INSTRUCTIONS FOR THE TASK:
I need every line that includes the word "обед" copied from the material.

DATA SUPPLIED:
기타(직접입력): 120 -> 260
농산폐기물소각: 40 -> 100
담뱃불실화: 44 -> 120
...
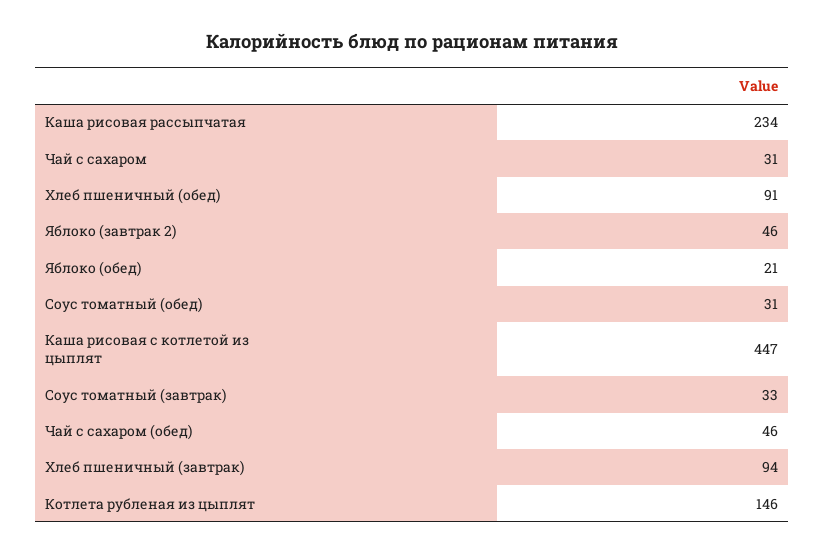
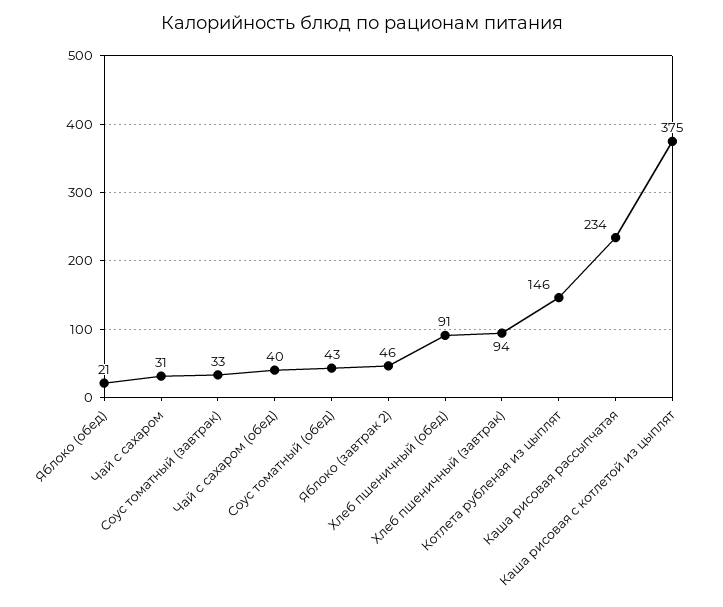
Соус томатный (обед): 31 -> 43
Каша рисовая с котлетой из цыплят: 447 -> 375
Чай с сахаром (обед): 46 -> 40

RESPONSE FOR THIS EXERCISE:
Соус томатный (обед): 31 -> 43
Чай с сахаром (обед): 46 -> 40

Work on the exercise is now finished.